Don Bain, a senior adviser to Climate Central, said simply elevating a building doesn’t remove buildings from future flood zones, or cushion their occupants from the consequences. He recalled a New Jersey family who sank their life savings into elevating their restaurant above the anticipated flood level, only to realize that their customers may not be able to reach during a flood.
And a coastal hospital built to avoid flooding isn’t going to succeed if doctors and patients can’t get there through flooded streets, he said.
In Delaware, Swallow declined to identify specific examples of new developments that have been built in harm’s way but said there’s plenty of evidence along the Delaware coast.
“If you look up and down the coast, you’re going to see subdivisions going up, often touting waterfront views and water amenities,” she said.
County and local planning authorities base their approval of such properties on FEMA flood maps that don’t include projections for sea-level rise, she said.
“They don’t include future conditions in land-use planning and master planning,” she said. “Right now, our flood zones, as defined by FEMA, are based on historical storm records but we know that our climate is changing, seas are rising, and storms are getting bigger and more frequent.
“If you build a subdivision, don’t build it to today’s standards, build it for the conditions in 30 years from now,” she said.
Delaware Nature Society also called for planning decisions to be based on anticipated future conditions, not current circumstances.
Laura Miller, a spokeswoman for the environmental group, urged municipalities to create climate action plans that identify specific local risks and propose ways of mitigating them.

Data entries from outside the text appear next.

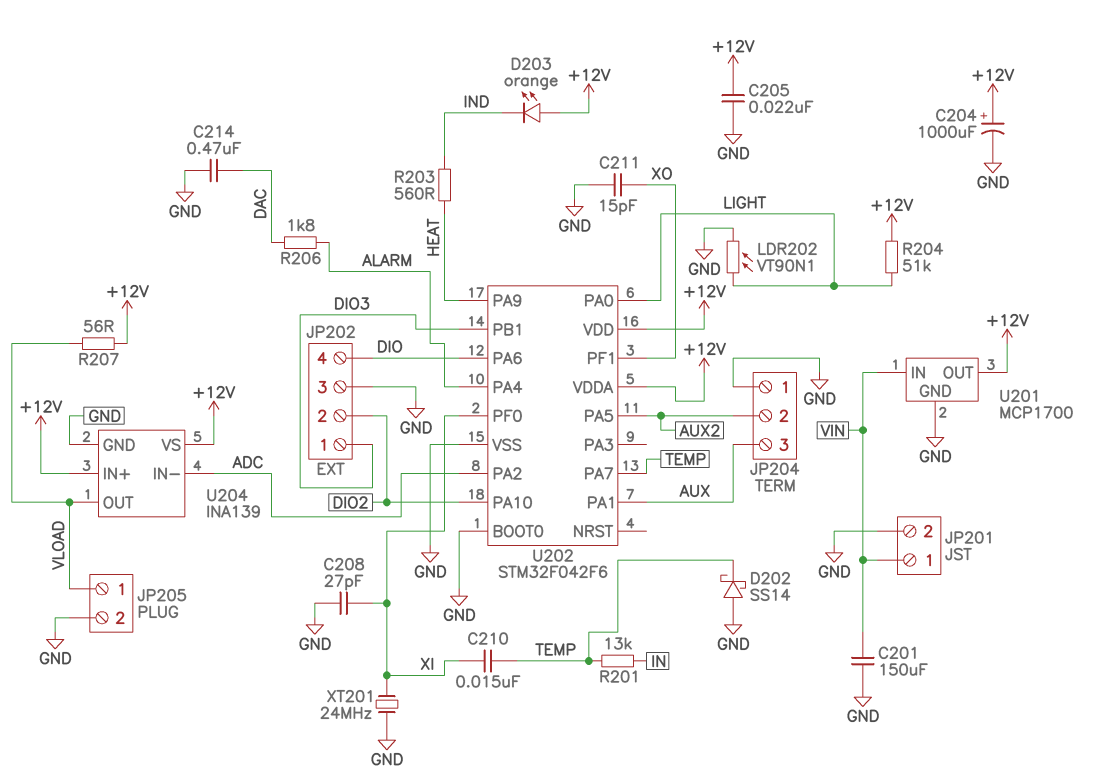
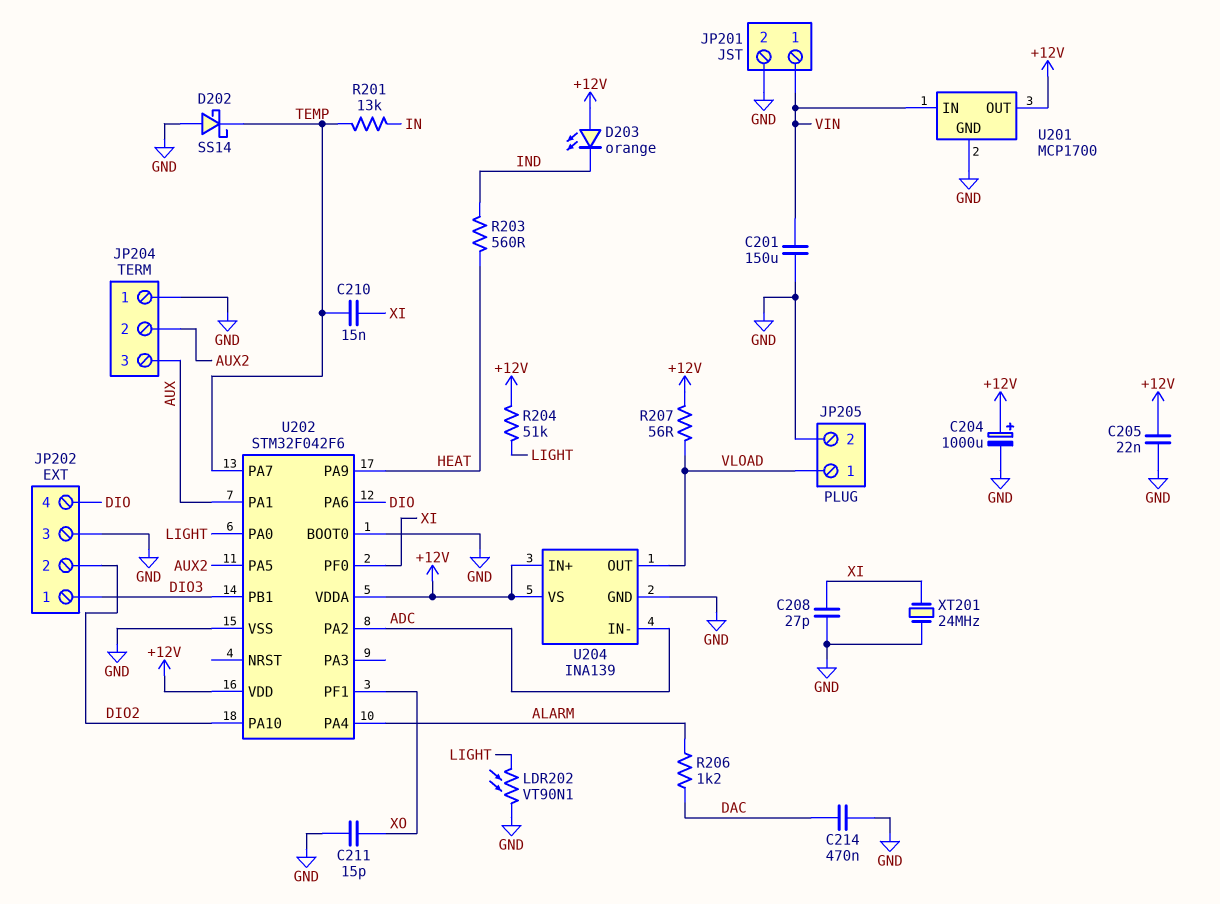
R206: 1.8k (ALARM, DAC) -> 1.2k (ALARM, DAC)

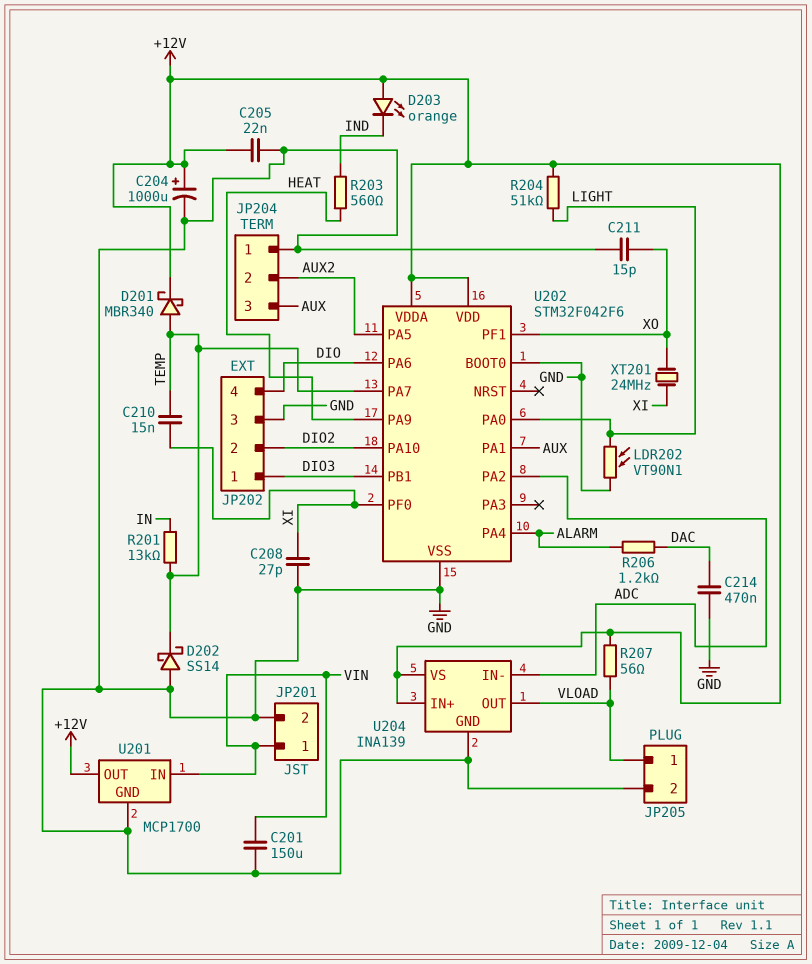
D201: none -> schottky MBR340 (A TEMP, K +12V)
XT201: 24MHz (GND, XI) -> 24MHz (XI, XO)

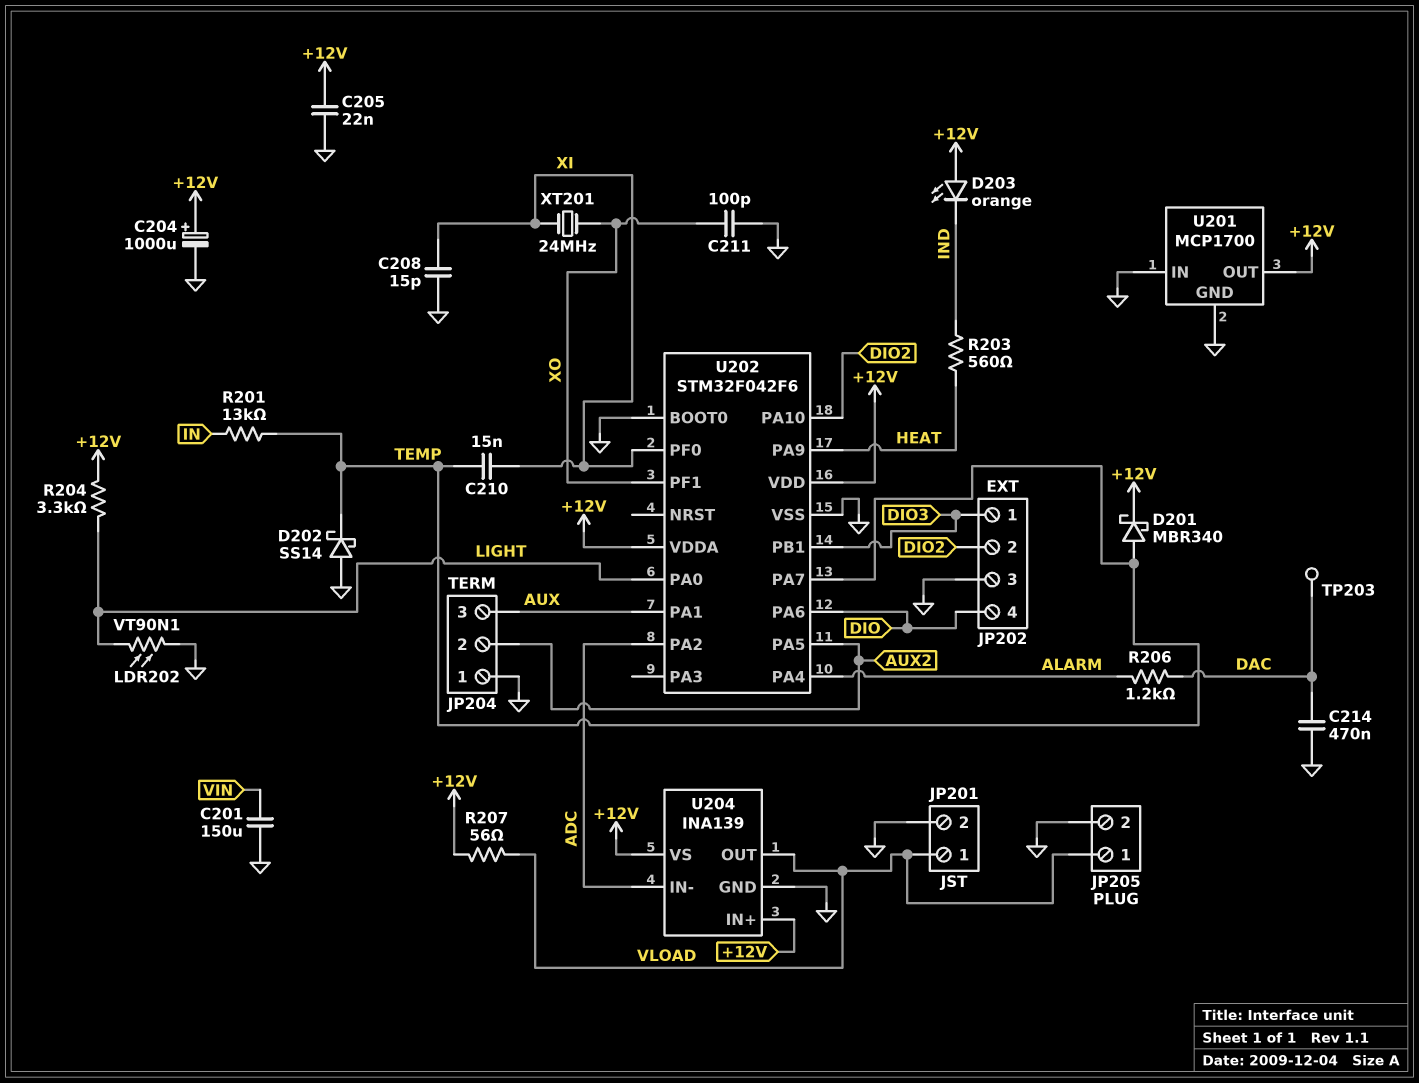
C208: 27pF (GND, XI) -> 15pF (GND, XI)
C211: 15pF (GND, XO) -> 100pF (GND, XO)
JP201 pin 1: VIN -> VLOAD
R204: 51k (+12V, LIGHT) -> 3.3k (+12V, LIGHT)
TP203: none -> test point (DAC)
U201 pin IN: VIN -> GND

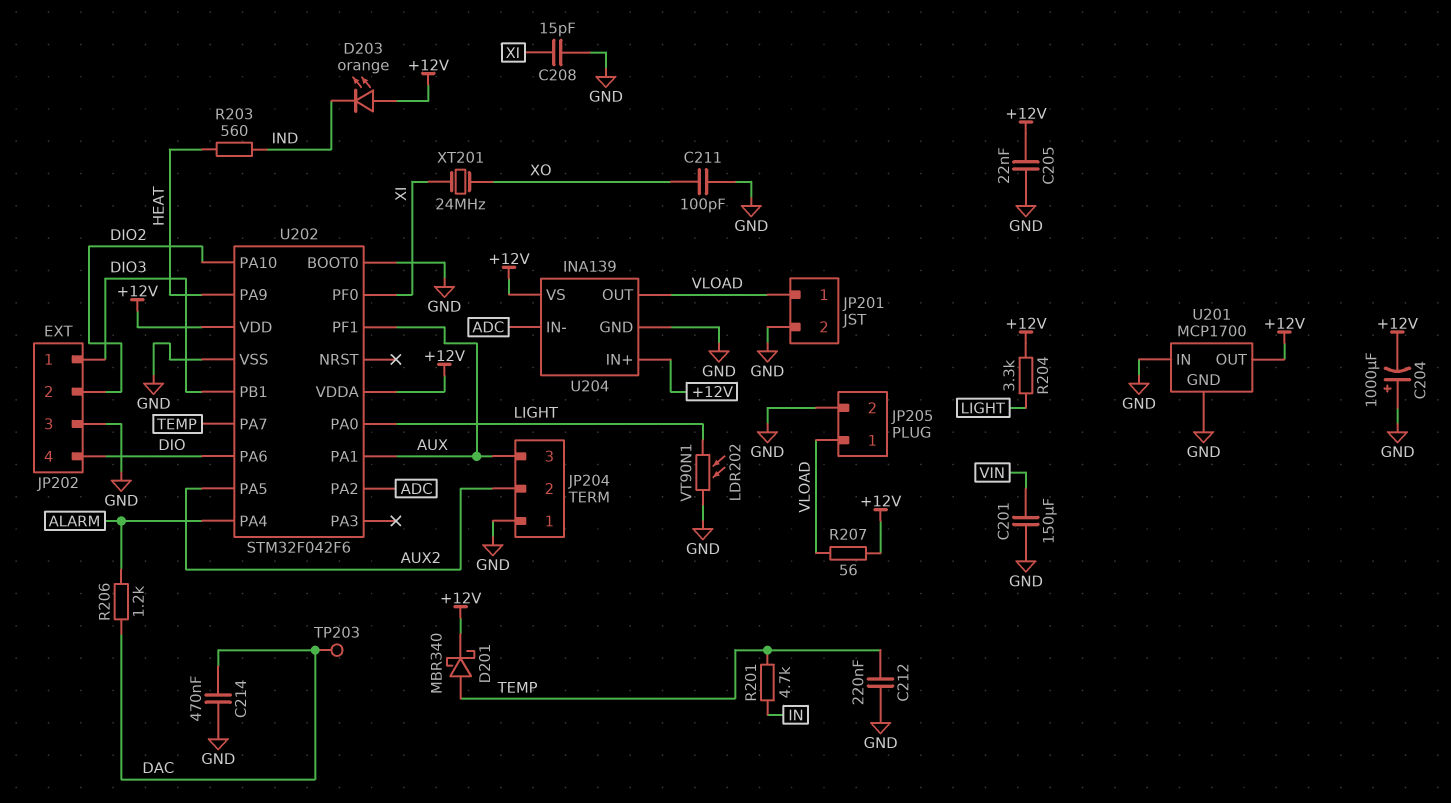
C204: 1000uF (plus +12V, minus GND) -> 1000uF (plus GND, minus +12V)
C210: 15nF (TEMP, XI) -> none
C212: none -> 220nF (GND, TEMP)
D202: schottky SS14 (A GND, K TEMP) -> none
R201: 13k (IN, TEMP) -> 4.7k (IN, TEMP)
U202 pin PF1: XO -> AUX

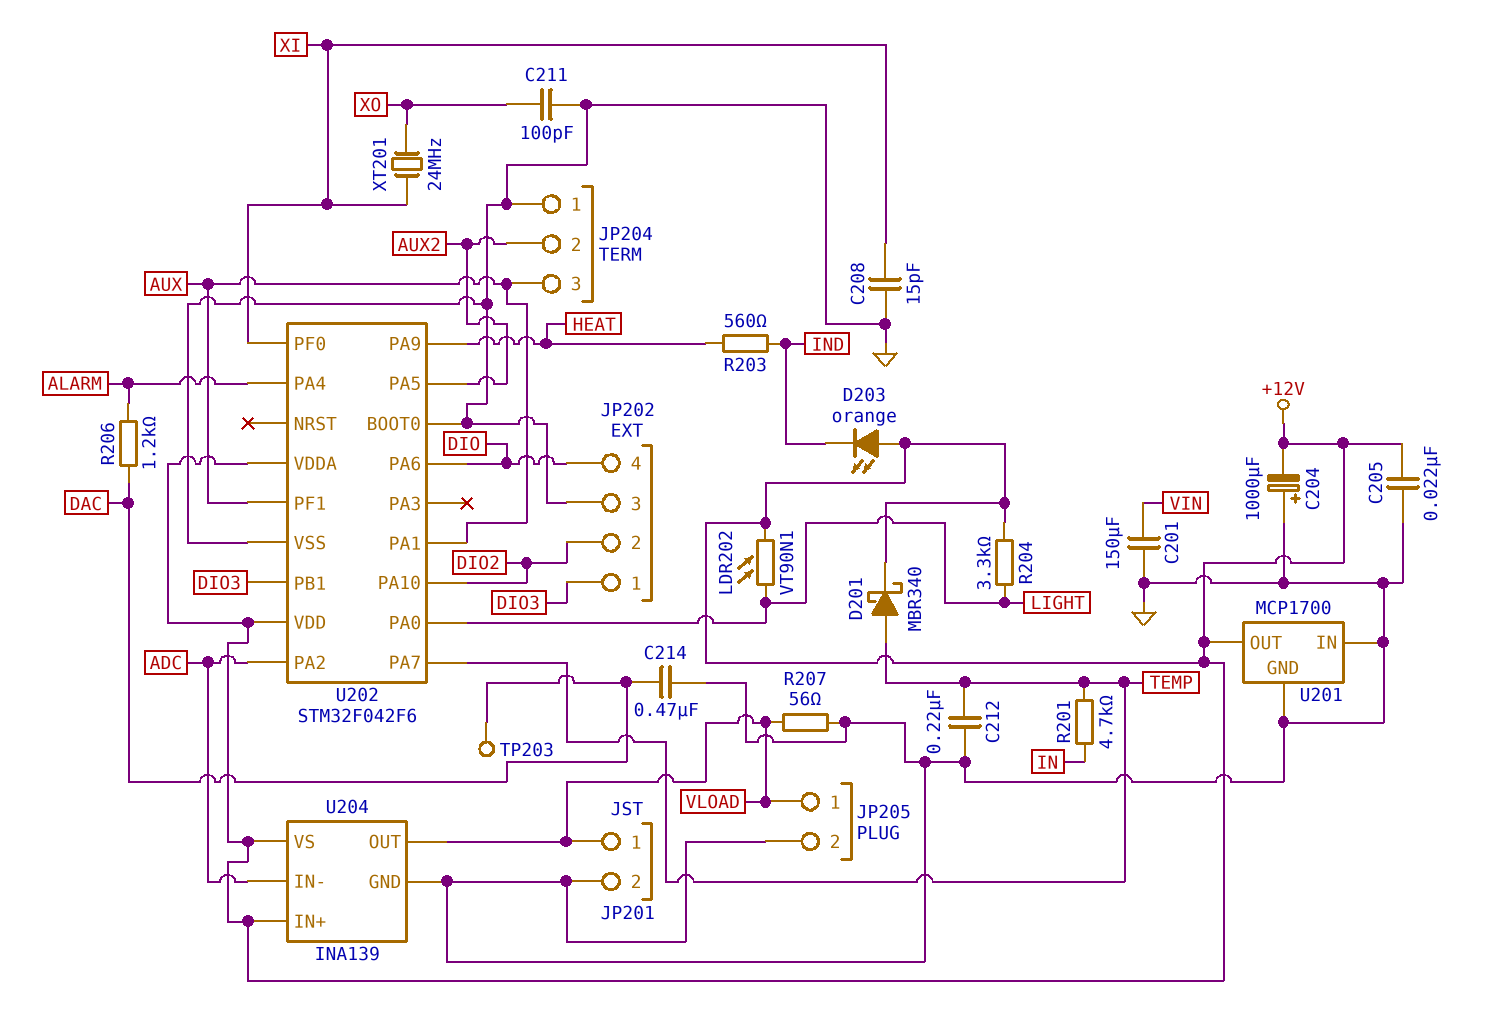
LDR202: VT90N1 (GND, LIGHT) -> VT90N1 (+12V, LIGHT)
R207: 56 (+12V, VLOAD) -> 56 (GND, VLOAD)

Wilmington, a community that already suffers from flooding in some low-lying areas, offers a model for sustainable planning by having already met a 2020 goal for cutting greenhouse gases, increasing the energy efficiency of city buildings, and curbing stormwater runoff by reducing the amount of impervious surface, Miller said.
She urged other communities to implement such measures, warning of dire consequences for those that fail to do so.
“Delaying action on climate change will make our state more likely to lose income from economically productive areas due to property damage caused by flooding and disruption of commerce, and will cost more to repair flood-damaged areas than it would to protect them early on,” she said.